Global GDP growth is projected to firm from 2.4 percent in 2013 to 3.2 percent this year, stabilizing at 3.4 percent and 3.5 percent in 2015 and 2016
The world economy is projected to strengthen this year, with growth picking up in developing countries and high-income economies appearing to be finally turning the corner five years after the global financial crisis, says the World Bank's newly-released Global Economic Prospects (GEP) report.The firming of growth in developing countries is being bolstered by acceleration in high-income countries and continued strong growth in China. However, growth prospects remain vulnerable to headwinds from rising global interest rates and potential volatility in capital flows, as the United States Federal Reserve Bank begins withdrawing its massive monetary stimulus.
Global GDP growth is projected to firm from 2.4 percent in 2013 to 3.2 percent this year, stabilizing at 3.4 percent and 3.5 percent in 2015 and 2016, respectively, with much of the initial acceleration reflecting stronger growth in high-income economies. Growth in developing countries will pick up from 4.8 percent in 2013 to a slower than previously expected 5.3 percent this year, 5.5 percent in 2015 and 5.7 percent in 2016.
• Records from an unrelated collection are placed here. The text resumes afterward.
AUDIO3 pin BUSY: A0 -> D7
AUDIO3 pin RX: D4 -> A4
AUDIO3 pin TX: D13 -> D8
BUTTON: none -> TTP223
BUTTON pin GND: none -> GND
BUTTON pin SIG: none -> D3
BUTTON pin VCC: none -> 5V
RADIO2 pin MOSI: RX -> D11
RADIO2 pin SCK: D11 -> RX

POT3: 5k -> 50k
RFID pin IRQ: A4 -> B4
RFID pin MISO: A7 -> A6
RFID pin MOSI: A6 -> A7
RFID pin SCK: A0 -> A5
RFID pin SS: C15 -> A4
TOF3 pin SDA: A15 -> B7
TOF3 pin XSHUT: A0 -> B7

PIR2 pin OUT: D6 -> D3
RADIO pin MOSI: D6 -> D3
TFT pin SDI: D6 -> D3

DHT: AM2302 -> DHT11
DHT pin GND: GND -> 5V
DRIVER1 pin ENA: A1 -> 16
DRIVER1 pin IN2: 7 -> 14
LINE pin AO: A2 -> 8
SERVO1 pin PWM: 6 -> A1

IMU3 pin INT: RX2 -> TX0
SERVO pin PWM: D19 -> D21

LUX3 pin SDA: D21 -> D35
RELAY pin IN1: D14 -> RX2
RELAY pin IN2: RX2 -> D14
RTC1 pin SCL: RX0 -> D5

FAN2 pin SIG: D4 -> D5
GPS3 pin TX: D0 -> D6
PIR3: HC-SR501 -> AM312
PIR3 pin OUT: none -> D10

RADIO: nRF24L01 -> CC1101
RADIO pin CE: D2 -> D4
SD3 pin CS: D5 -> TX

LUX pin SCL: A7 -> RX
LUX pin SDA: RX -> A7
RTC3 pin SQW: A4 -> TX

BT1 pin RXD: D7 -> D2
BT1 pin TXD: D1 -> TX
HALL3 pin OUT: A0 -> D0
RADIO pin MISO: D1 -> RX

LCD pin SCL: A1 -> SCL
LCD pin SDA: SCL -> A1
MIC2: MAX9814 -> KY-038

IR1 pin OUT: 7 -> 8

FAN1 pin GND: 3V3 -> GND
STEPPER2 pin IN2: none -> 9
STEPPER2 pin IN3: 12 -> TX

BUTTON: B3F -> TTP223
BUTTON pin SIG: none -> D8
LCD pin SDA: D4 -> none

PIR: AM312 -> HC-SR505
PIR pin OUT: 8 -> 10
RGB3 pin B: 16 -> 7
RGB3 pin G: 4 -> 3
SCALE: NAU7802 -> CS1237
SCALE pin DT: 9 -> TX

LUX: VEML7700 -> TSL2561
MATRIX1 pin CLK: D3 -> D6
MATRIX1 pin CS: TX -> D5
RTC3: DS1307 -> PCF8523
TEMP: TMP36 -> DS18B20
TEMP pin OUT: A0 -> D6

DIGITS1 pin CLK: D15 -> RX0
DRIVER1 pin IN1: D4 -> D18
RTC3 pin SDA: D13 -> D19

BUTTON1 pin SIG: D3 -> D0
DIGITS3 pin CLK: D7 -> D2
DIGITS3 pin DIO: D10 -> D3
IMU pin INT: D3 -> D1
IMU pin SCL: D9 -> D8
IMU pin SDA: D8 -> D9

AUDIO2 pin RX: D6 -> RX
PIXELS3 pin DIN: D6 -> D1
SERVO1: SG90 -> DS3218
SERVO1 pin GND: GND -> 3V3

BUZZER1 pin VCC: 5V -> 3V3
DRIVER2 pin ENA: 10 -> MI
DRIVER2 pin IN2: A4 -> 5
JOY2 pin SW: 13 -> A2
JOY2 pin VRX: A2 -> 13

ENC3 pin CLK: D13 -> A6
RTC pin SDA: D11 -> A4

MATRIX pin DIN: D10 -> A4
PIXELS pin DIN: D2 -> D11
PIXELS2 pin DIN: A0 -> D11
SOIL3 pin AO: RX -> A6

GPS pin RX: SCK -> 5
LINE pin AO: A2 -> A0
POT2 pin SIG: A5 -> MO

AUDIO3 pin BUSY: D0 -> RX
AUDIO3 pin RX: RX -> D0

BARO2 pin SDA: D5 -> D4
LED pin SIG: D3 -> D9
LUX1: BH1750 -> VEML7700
Growth in South Asia expanded a modest 4.6 percent in 2013, reflecting weakness in India amid high inflation, and current account and government deficits. More recently, regional exports have recovered, because of strengthening external demand and the earlier depreciation of the Indian rupee. Regional growth is projected to improve to 5.7 percent in 2014, rising to 6.7 percent in 2016, led mainly by recovering import demand by high-income economies and regional investment. The projected pickup, however, will depend on macroeconomic stability, sustained policy reforms, and progress in reducing supply side constraints. India's growth is projected to rise to over 6 percent in FY2014-15, increasing to 7.1 percent by FY2016-17. The main risks to the outlook are fiscal and policy reforms going off-track; uncertainties related to elections in Afghanistan, Bangladesh and India; entrenchment of inflation expectations; and a disorderly adjustment of capital flows in response to US tapering.